··· Supplied material

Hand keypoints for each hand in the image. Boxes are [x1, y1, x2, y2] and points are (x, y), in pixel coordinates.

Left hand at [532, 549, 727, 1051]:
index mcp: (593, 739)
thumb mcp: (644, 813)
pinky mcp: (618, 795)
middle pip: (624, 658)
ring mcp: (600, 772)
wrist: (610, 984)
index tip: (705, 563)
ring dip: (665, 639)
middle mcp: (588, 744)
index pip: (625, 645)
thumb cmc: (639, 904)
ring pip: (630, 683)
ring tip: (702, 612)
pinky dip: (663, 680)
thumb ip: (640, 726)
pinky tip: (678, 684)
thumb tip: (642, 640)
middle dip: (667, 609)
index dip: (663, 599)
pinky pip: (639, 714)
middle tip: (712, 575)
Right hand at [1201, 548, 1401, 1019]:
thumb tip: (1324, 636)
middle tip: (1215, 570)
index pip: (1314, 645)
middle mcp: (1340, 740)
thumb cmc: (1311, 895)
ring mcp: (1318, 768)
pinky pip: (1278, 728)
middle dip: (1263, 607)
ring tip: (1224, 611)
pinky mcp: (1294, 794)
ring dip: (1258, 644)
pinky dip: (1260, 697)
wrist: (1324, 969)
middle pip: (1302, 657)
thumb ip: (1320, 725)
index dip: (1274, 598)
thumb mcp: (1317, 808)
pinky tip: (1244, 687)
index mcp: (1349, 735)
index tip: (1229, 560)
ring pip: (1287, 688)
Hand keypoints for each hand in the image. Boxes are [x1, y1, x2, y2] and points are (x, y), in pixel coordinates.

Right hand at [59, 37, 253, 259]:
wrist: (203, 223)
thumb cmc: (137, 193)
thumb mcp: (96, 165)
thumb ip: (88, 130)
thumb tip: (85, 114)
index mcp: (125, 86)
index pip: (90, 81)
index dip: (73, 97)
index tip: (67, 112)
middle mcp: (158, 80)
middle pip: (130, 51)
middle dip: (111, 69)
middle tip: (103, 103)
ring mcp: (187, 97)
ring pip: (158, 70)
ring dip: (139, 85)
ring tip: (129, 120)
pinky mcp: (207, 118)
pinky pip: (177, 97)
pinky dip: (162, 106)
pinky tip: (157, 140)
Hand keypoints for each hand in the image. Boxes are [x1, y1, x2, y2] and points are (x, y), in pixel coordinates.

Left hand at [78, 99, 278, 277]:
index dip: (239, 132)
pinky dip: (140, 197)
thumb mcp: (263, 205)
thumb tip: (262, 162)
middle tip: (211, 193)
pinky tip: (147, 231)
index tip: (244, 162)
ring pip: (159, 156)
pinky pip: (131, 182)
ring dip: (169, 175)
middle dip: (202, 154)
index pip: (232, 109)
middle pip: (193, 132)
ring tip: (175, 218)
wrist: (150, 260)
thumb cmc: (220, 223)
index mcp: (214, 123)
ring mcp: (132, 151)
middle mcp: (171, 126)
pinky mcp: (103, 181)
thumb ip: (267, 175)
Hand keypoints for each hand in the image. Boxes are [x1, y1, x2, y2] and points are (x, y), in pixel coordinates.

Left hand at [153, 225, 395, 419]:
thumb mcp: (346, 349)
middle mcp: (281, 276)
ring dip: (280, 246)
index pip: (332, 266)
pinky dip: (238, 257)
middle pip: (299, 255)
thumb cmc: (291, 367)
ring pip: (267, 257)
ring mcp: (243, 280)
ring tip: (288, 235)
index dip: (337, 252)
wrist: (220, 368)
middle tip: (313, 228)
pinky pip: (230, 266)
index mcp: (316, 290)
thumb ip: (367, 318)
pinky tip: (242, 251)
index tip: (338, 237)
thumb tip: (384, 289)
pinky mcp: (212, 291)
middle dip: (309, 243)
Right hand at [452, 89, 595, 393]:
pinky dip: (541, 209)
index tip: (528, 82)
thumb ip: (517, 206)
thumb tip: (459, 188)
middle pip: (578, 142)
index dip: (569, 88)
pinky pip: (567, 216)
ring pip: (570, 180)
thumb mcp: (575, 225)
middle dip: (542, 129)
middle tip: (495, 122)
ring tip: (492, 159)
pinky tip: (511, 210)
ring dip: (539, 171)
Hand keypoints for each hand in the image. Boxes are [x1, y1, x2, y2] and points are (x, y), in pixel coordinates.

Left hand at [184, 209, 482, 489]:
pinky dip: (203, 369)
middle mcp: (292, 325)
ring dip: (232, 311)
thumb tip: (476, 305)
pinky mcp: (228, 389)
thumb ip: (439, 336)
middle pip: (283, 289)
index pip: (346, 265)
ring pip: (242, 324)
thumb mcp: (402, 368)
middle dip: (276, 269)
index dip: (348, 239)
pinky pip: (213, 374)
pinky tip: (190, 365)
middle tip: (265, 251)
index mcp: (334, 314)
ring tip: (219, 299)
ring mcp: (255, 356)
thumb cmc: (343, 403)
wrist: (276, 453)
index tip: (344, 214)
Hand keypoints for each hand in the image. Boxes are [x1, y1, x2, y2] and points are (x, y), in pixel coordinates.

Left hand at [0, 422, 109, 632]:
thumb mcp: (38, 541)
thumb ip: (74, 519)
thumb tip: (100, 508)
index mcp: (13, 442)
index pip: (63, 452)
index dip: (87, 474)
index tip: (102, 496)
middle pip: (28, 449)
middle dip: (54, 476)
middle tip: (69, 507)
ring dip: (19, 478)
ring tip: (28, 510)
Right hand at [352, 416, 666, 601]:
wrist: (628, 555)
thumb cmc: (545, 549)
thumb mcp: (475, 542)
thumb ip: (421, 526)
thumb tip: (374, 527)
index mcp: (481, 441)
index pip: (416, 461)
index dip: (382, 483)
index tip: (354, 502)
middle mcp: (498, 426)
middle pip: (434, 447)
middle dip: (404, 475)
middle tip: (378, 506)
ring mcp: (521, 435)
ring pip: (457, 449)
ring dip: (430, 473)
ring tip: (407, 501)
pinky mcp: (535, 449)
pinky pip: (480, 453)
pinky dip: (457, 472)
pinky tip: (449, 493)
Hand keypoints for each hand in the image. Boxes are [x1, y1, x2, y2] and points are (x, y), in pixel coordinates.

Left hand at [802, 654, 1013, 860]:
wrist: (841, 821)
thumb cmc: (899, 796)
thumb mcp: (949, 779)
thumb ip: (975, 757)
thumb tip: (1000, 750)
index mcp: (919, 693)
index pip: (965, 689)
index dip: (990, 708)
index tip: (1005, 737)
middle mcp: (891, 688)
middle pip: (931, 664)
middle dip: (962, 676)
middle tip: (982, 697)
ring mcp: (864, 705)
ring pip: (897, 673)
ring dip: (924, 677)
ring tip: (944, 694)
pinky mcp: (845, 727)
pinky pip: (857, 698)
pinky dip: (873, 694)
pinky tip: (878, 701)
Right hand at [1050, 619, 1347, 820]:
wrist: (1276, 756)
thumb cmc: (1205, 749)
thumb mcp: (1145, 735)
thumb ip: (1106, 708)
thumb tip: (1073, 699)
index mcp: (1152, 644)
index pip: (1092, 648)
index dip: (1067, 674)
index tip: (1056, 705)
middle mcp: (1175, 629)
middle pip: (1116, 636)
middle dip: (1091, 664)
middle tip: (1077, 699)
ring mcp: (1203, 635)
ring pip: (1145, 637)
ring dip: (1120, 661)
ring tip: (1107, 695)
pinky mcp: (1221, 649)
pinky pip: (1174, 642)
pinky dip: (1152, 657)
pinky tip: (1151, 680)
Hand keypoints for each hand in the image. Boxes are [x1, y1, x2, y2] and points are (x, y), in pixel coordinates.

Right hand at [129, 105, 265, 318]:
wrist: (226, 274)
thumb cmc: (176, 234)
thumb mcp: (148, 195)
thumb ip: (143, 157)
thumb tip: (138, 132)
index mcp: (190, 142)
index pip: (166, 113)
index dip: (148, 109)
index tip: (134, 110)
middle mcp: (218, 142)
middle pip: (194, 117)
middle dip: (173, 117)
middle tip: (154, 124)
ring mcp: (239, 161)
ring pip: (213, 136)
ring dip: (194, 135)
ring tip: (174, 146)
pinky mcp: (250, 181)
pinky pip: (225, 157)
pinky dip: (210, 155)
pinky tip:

······

Requirement
Transcribe the records above from the line holding "middle dip: (276, 269)" down to the line holding "middle tip: (378, 506)", inclusive, without adding anything.

Response to this exercise
middle dip: (276, 269)
index dip: (348, 239)
pinky pip: (213, 374)
pinky tip: (190, 365)
middle tip: (265, 251)
index mcp: (334, 314)
ring tip: (219, 299)
ring mcp: (255, 356)
thumb cmc: (343, 403)
wrist: (276, 453)
index tip: (344, 214)
Hand keypoints for each hand in the image. Boxes are [x1, y1, x2, y2] and points are (x, y), in pixel coordinates.

Left hand at [0, 422, 109, 632]:
thumb mcp: (38, 541)
thumb ip: (74, 519)
thumb tip: (100, 508)
index mcp: (13, 442)
index pip: (63, 452)
index dip: (87, 474)
index tip: (102, 496)
middle pip: (28, 449)
middle dip: (54, 476)
middle tip: (69, 507)
ring dip: (19, 478)
ring tip: (28, 510)
Right hand at [352, 416, 666, 601]:
wrist: (628, 555)
thumb cmc: (545, 549)
thumb mcp: (475, 542)
thumb ip: (421, 526)
thumb tip: (374, 527)
index mcp: (481, 441)
index pip: (416, 461)
index dip: (382, 483)
index tip: (354, 502)
middle mcp: (498, 426)
middle pip: (434, 447)
middle dip: (404, 475)
middle tip: (378, 506)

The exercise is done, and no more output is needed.